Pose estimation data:
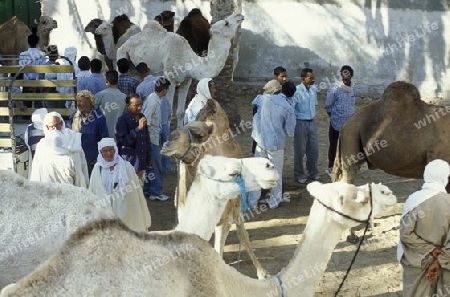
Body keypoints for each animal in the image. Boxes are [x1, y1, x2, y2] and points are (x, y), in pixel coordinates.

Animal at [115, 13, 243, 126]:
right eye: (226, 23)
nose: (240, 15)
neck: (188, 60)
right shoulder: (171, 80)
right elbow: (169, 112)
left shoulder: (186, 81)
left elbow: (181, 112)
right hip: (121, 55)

> **Problem details**: Transcribe the records above exactly as they appear, leaving out any pictures.

> **Problem solution**:
Body keypoints for each animal in the image. Boxes are [x1, y1, x2, y2] and points are (x, y), in pixel coordinates.

Animal at [115, 13, 243, 126]:
right eye: (226, 23)
nose: (240, 15)
neck: (188, 60)
right shoulder: (171, 80)
right elbow: (169, 112)
left shoulder: (186, 81)
left elbow: (181, 112)
right hip: (121, 55)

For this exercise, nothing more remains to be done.